Text under study
+-------+
Attention Test Chart

these results were suprising, as I thought attention would have a larger effect on the accuracy.

we can see that while the attention helped slightly with validation loss in the latter half of the test, it had little effect on the accuracy of the model (actually performing slightly worse overall).

my current theory on this is that the problem just isn’t hard enough to benefit from the added complexity, i.e. the audio data is not nuanced enough to contain ‘key words’, so the attention module learns to leave the tcn output mostly unchanged (don’t feel like testing this)

on one hand, I was a little disappointed because it seemed like a good idea, and initial tests seemed promising.

on the other, the attention module added quite a bit of heft, and in its absence, the model uses far less memory.

(training w/ attention: ~20gb vram - 15it/s, training w/o attention: ~1gb vram, 25it/s)

learning rate

on both previous tests, I noticed that the accuracy metrics tended to jump around a lot.

my intuition was that the learning rate (1e-3) was too high, forcing it to take big steps that over/undershot the target.
+-------+
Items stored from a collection

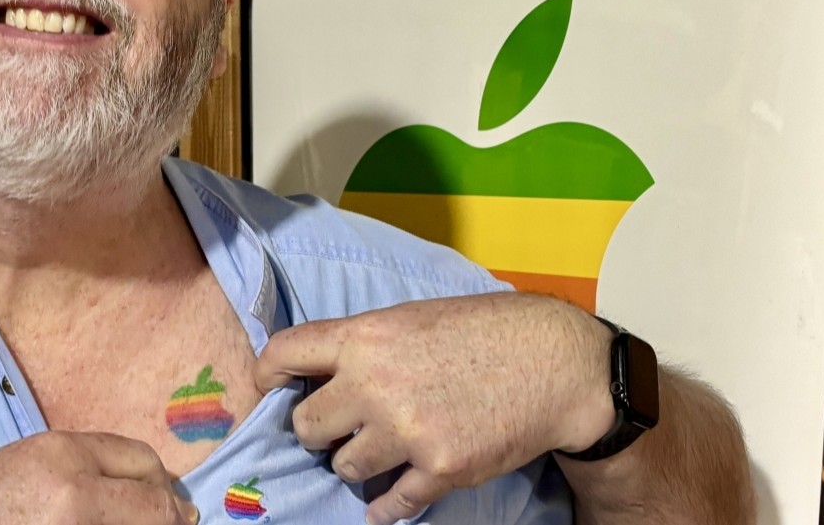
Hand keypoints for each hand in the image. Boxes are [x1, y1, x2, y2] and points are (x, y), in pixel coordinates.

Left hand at [254, 293, 614, 524]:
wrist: (555, 363)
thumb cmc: (487, 330)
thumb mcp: (413, 318)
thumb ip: (365, 345)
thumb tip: (321, 372)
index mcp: (364, 337)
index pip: (284, 354)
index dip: (268, 375)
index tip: (270, 389)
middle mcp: (374, 384)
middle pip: (306, 424)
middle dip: (319, 428)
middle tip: (340, 427)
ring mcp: (405, 431)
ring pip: (343, 465)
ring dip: (356, 462)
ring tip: (379, 451)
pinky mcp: (438, 469)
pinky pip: (388, 502)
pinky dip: (384, 504)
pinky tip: (386, 499)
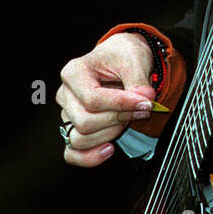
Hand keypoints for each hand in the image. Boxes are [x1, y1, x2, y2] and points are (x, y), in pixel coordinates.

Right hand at [55, 32, 155, 167]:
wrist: (122, 59)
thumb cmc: (123, 56)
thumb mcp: (134, 59)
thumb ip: (138, 81)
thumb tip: (144, 99)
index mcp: (74, 72)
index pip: (92, 99)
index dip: (121, 105)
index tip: (146, 103)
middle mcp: (66, 94)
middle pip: (85, 121)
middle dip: (118, 119)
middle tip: (141, 110)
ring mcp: (68, 113)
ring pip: (80, 138)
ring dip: (110, 134)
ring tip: (127, 119)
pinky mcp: (73, 129)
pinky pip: (72, 153)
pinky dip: (90, 157)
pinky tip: (110, 149)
+-------+
Work task A
According to the write-up on the attention test, about how much VRAM did training use without the attention module?
Work task B
Continue the write-up on the attention test and learning rate, starting after its last sentence.
The records come from a different source than the text.

Response box A
About 1 GB of VRAM.

Response box B
so, I set up a few runs to test various rates (1e-5, 1e-4, 1e-3)

note: the original paper used 1e-3

parameters:

lr 1e-5 5e-5 1e-4 5e-4 1e-3*
best epoch 52 37 51 40 10
f-measure 0.807 0.853 0.849 0.854 0.837
cmlt 0.772 0.821 0.819 0.824 0.802
amlt 0.853 0.874 0.880 0.875 0.850

* in progress

LR Test Chart

evidently, the learning rate does not matter as much as I thought.

it looks like most runs converged pretty quickly on the same general trend (except for 1e-5 which seemingly hit a wall at about f=~0.8)

interestingly, 1e-4 and 5e-4 appear to be tracing the exact same peaks and valleys in the loss chart from epoch 45-60

5e-4 looks like a good balance between stable and explorative, so I’ll be using that going forward.

postproc

should’ve done this one way sooner, but I tested putting the ‘phase targets’ through the hmm/cleaner and it scored 0.908.

this means that even if the model outputs the targets perfectly, it’s ‘accuracy ceiling’ is 0.908 (unless I fix the postproc)

so let’s try to fix the postproc.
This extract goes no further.